What you can get out of counselling or psychotherapy?

There can be many reasons for thinking about therapy.
You may find yourself experiencing difficulties with important aspects of your life, with your partner, work, or family. You may be suffering depression or anxiety, a sense of emptiness or worthlessness, or a growing recognition that you're just not coping.
You may just feel that even though you can and do cope, you shouldn't always have to. You may feel, for example, that while your relationships with your work or partner or family are adequate, they're not fulfilling. You may even recognise patterns in the way these relationships don't work.
You may just be interested in finding out more about how you have been affected by your life in ways which influence your choices now; you may want to realise new aspects of yourself. You may find a way of learning about yourself, healing yourself, and enjoying yourself, all at the same time.

The importance of finding the right therapist

Therapy works best if both the therapist and the person coming for therapy feel comfortable enough to build a relationship within the therapy which is mutually accepting and genuine on both sides. With a therapist committed to that goal, it is possible for the client to begin to imagine safety, to begin to imagine trust, to begin to imagine change.

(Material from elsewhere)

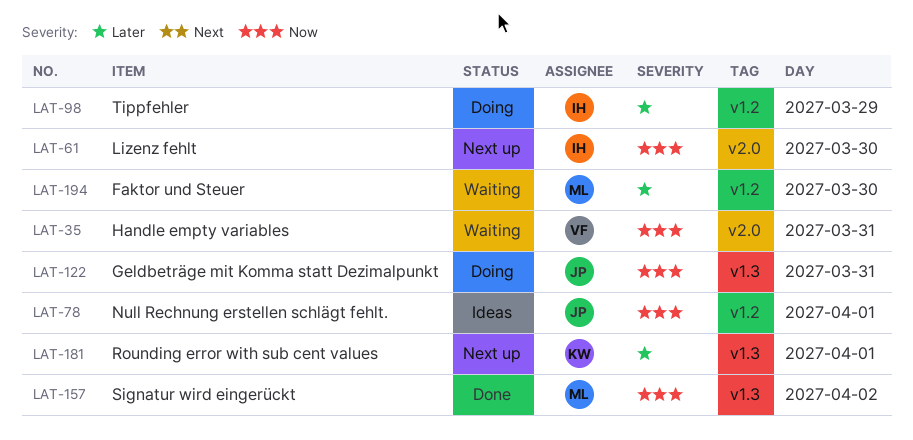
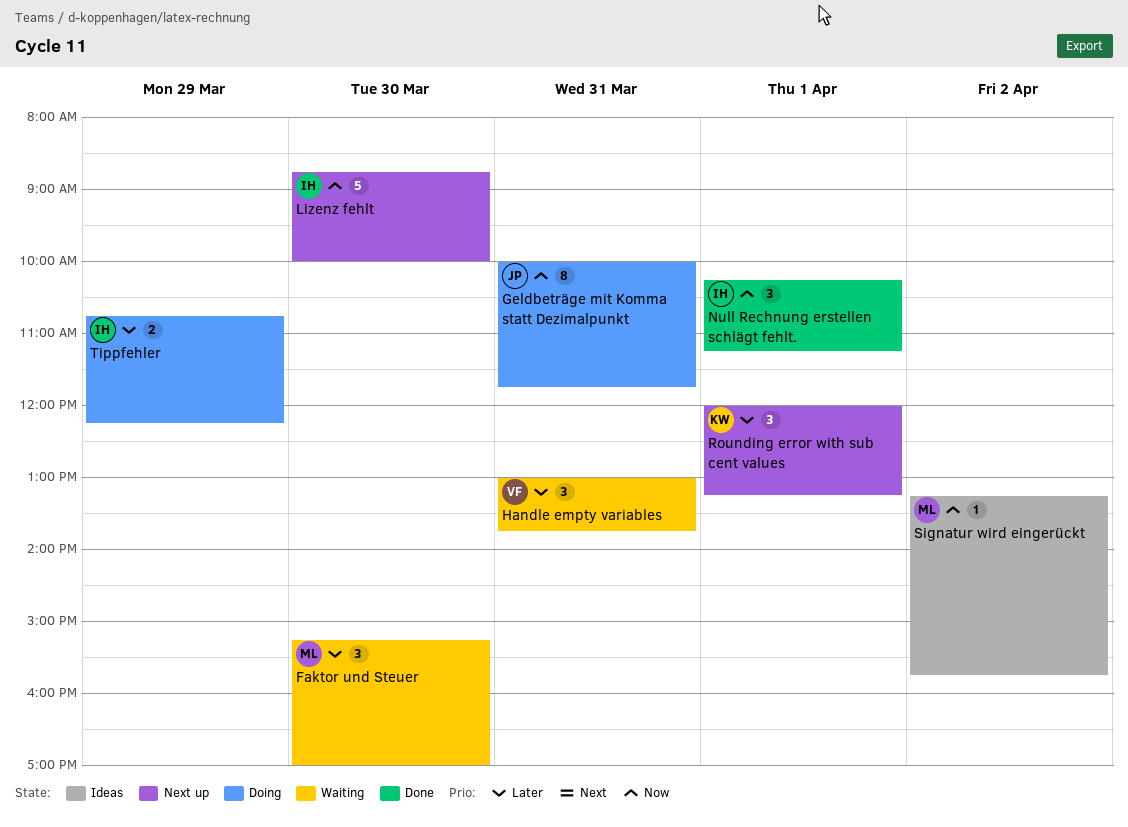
Handle empty variables, priority: Now -> Later
Null Rechnung erstellen schlägt fehlt., status: Ideas -> Done
Null Rechnung erstellen schlägt fehlt., owner: JP -> IH
Signatur wird eingerückt, status: Done -> Ideas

What are the specific benefits of Psychotherapy?

Psychotherapy would be more appropriate where you want to look at longer-term patterns of difficulty, and generally want to become more self-aware. Your relationship with your therapist is central: it will reflect the way you relate in your life outside the session, and enable you to start to understand and change your patterns if you want to.

We all approach the world from choices based on decisions made in early life. These were appropriate at the time, but now constrain our freedom in relationship and can damage our health. In psychotherapy client and therapist work at uncovering these early choices and, where appropriate, exploring new possibilities.

Psychotherapy is usually once a week (exceptionally twice) and sessions are for an hour.